## HOW TO COMPLETE THIS TASK
Wherever a picture appears, leave it out, and transcribe the rest of the records exactly.

[Collected data]
= = =

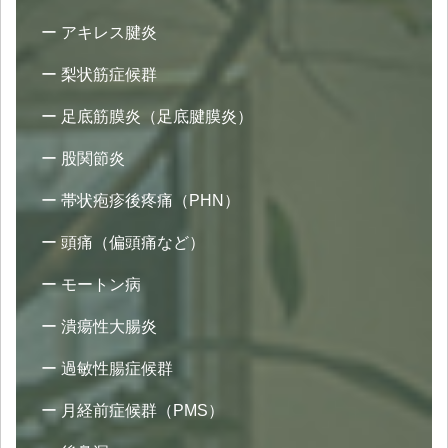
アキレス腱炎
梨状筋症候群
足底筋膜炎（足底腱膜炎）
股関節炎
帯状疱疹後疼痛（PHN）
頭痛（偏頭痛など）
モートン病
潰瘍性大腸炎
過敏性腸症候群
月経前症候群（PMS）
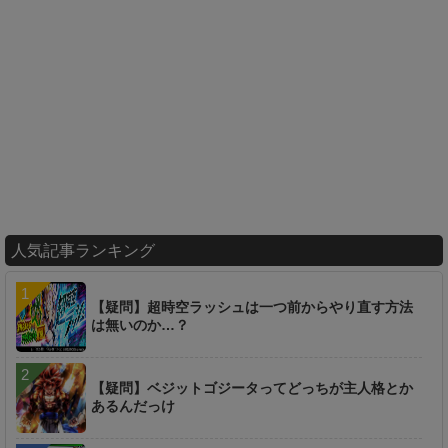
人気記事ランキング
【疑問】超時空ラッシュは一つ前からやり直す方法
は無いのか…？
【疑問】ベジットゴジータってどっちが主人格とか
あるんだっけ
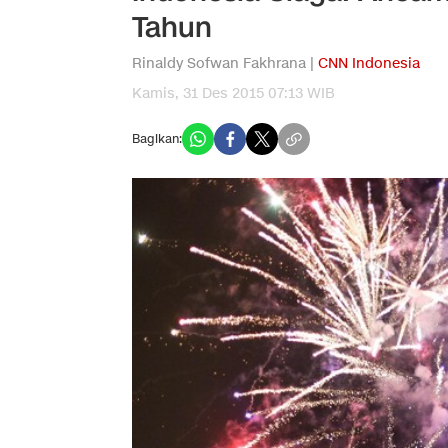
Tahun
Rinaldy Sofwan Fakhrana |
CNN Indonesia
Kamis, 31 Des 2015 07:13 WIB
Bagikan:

= = =

## RESULT OF THE TASK
アキレス腱炎
梨状筋症候群
足底筋膜炎（足底腱膜炎）
股関節炎
帯状疱疹後疼痛（PHN）
頭痛（偏頭痛など）
モートン病
潰瘍性大腸炎
過敏性腸症候群
月経前症候群（PMS）
人気記事ランキング
【疑問】超時空ラッシュは一つ前からやり直す方法
は無いのか…？
【疑問】ベジットゴジータってどっちが主人格とか
あるんだっけ
Tahun
Rinaldy Sofwan Fakhrana |
CNN Indonesia
Kamis, 31 Des 2015 07:13 WIB
Bagikan:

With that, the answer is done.